## TO DO
Every entry below should come back unchanged, except that the pictures are dropped.

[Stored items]

* * * * * * * * *

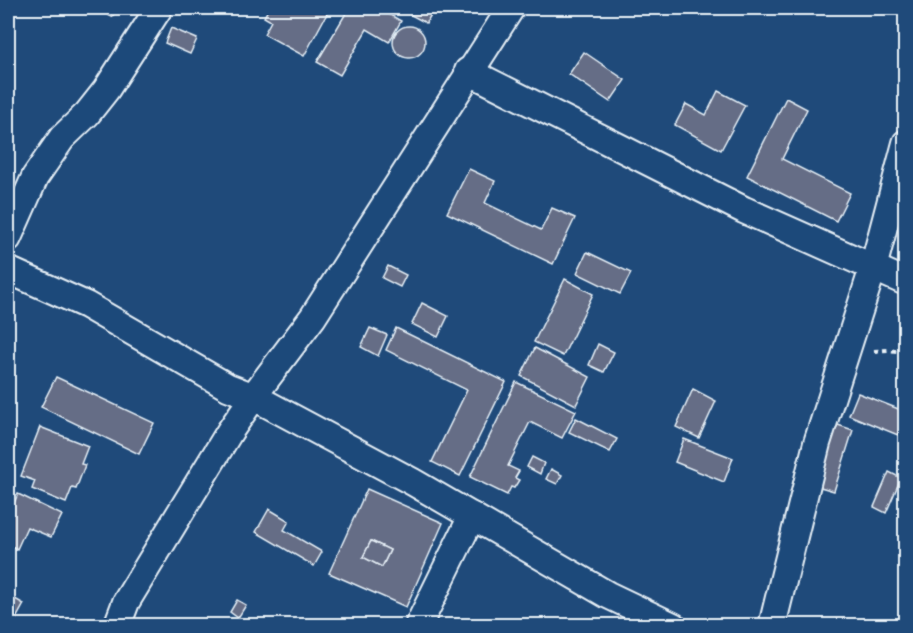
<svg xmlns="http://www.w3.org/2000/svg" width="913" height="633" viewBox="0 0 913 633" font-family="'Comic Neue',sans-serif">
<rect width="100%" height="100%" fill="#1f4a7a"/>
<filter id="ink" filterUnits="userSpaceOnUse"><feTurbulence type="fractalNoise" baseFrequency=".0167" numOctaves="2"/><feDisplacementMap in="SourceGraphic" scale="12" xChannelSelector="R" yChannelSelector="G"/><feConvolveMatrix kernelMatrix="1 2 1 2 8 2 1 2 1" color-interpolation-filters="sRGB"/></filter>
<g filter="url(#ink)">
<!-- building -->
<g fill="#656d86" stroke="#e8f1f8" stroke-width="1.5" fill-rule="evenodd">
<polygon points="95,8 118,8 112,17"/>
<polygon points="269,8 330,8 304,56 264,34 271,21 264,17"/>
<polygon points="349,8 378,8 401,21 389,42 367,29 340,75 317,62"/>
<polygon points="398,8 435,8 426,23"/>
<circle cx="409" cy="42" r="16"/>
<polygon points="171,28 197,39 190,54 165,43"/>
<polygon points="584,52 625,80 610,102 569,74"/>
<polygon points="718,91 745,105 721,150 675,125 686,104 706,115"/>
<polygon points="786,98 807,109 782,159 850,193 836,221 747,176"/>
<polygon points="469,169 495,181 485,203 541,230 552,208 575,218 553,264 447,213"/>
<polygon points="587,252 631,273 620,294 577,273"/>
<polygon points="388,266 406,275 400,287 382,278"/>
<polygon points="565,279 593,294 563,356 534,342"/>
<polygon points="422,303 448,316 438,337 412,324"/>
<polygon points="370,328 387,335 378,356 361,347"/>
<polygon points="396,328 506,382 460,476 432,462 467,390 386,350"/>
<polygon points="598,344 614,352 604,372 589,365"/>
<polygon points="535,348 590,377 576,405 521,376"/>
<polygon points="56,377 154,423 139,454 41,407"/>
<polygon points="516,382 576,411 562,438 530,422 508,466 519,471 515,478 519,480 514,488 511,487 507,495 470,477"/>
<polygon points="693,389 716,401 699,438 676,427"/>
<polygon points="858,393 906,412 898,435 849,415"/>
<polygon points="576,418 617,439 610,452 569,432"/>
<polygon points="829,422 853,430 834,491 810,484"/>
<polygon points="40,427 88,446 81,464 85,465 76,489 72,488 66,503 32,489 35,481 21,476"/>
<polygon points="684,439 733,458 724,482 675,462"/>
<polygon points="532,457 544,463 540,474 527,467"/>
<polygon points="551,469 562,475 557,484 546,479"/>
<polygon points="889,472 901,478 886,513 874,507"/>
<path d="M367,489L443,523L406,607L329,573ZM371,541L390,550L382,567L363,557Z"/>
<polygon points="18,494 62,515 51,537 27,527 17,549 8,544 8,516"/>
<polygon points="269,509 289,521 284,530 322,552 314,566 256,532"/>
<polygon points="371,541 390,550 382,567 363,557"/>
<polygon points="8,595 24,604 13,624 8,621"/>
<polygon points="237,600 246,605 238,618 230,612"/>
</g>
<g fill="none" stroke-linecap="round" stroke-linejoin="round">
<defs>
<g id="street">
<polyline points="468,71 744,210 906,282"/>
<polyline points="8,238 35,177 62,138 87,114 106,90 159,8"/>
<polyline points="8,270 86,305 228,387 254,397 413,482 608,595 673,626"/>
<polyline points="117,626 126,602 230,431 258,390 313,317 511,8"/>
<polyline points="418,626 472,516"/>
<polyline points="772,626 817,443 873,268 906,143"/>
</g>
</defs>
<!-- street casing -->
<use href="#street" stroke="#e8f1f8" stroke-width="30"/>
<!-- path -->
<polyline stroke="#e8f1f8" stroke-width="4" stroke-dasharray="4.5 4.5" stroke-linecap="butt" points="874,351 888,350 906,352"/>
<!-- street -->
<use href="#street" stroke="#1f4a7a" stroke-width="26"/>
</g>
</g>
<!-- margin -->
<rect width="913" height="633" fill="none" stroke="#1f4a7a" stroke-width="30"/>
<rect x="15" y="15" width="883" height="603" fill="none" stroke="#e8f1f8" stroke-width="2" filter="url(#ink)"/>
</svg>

* * * * * * * * *

## RESPONSE TO THE EXERCISE
<svg xmlns="http://www.w3.org/2000/svg" width="913" height="633" viewBox="0 0 913 633" font-family="'Comic Neue',sans-serif">
<rect width="100%" height="100%" fill="#1f4a7a"/>
<filter id="ink" filterUnits="userSpaceOnUse"><feTurbulence type="fractalNoise" baseFrequency=".0167" numOctaves="2"/><feDisplacementMap in="SourceGraphic" scale="12" xChannelSelector="R" yChannelSelector="G"/><feConvolveMatrix kernelMatrix="1 2 1 2 8 2 1 2 1" color-interpolation-filters="sRGB"/></filter>
<g filter="url(#ink)">
<!-- building -->
<g fill="#656d86" stroke="#e8f1f8" stroke-width="1.5" fill-rule="evenodd">
<polygon points="95,8 118,8 112,17"/>
<polygon points="269,8 330,8 304,56 264,34 271,21 264,17"/>
<polygon points="349,8 378,8 401,21 389,42 367,29 340,75 317,62"/>
<polygon points="398,8 435,8 426,23"/>
<circle cx="409" cy="42" r="16"/>
<polygon points="171,28 197,39 190,54 165,43"/>
<polygon points="584,52 625,80 610,102 569,74"/>
<polygon points="718,91 745,105 721,150 675,125 686,104 706,115"/>
<polygon points="786,98 807,109 782,159 850,193 836,221 747,176"/>
<polygon points="469,169 495,181 485,203 541,230 552,208 575,218 553,264 447,213"/>
<polygon points="587,252 631,273 620,294 577,273"/>
<polygon points="388,266 406,275 400,287 382,278"/>
<polygon points="565,279 593,294 563,356 534,342"/>
<polygon points="422,303 448,316 438,337 412,324"/>
<polygon points="370,328 387,335 378,356 361,347"/>
<polygon points="396,328 506,382 460,476 432,462 467,390 386,350"/>
<polygon points="598,344 614,352 604,372 589,365"/>
<polygon points="535,348 590,377 576,405 521,376"/>
<polygon points="56,377 154,423 139,454 41,407"/>
<polygon points="516,382 576,411 562,438 530,422 508,466 519,471 515,478 519,480 514,488 511,487 507,495 470,477"/>
<polygon points="693,389 716,401 699,438 676,427"/>
<polygon points="858,393 906,412 898,435 849,415"/>
<polygon points="576,418 617,439 610,452 569,432"/>
<polygon points="829,422 853,430 834,491 810,484"/>
<polygon points="40,427 88,446 81,464 85,465 76,489 72,488 66,503 32,489 35,481 21,476"/>
<polygon points="684,439 733,458 724,482 675,462"/>
<polygon points="532,457 544,463 540,474 527,467"/>
<polygon points="551,469 562,475 557,484 546,479"/>
<polygon points="889,472 901,478 886,513 874,507"/>
<path d="M367,489L443,523L406,607L329,573ZM371,541L390,550L382,567L363,557Z"/>
<polygon points="18,494 62,515 51,537 27,527 17,549 8,544 8,516"/>
<polygon points="269,509 289,521 284,530 322,552 314,566 256,532"/>
<polygon points="371,541 390,550 382,567 363,557"/>
<polygon points="8,595 24,604 13,624 8,621"/>
<polygon points="237,600 246,605 238,618 230,612"/>
</g>
<g fill="none" stroke-linecap="round" stroke-linejoin="round">
<defs>
<g id="street">
<polyline points="468,71 744,210 906,282"/>
<polyline points="8,238 35,177 62,138 87,114 106,90 159,8"/>
<polyline points="8,270 86,305 228,387 254,397 413,482 608,595 673,626"/>
<polyline points="117,626 126,602 230,431 258,390 313,317 511,8"/>
<polyline points="418,626 472,516"/>
<polyline points="772,626 817,443 873,268 906,143"/>
</g>
</defs>
<!-- street casing -->
<use href="#street" stroke="#e8f1f8" stroke-width="30"/>
<!-- path -->
<polyline stroke="#e8f1f8" stroke-width="4" stroke-dasharray="4.5 4.5" stroke-linecap="butt" points="874,351 888,350 906,352"/>
<!-- street -->
<use href="#street" stroke="#1f4a7a" stroke-width="26"/>
</g>
</g>
<!-- margin -->
<rect width="913" height="633" fill="none" stroke="#1f4a7a" stroke-width="30"/>
<rect x="15" y="15" width="883" height="603" fill="none" stroke="#e8f1f8" stroke-width="2" filter="url(#ink)"/>
</svg>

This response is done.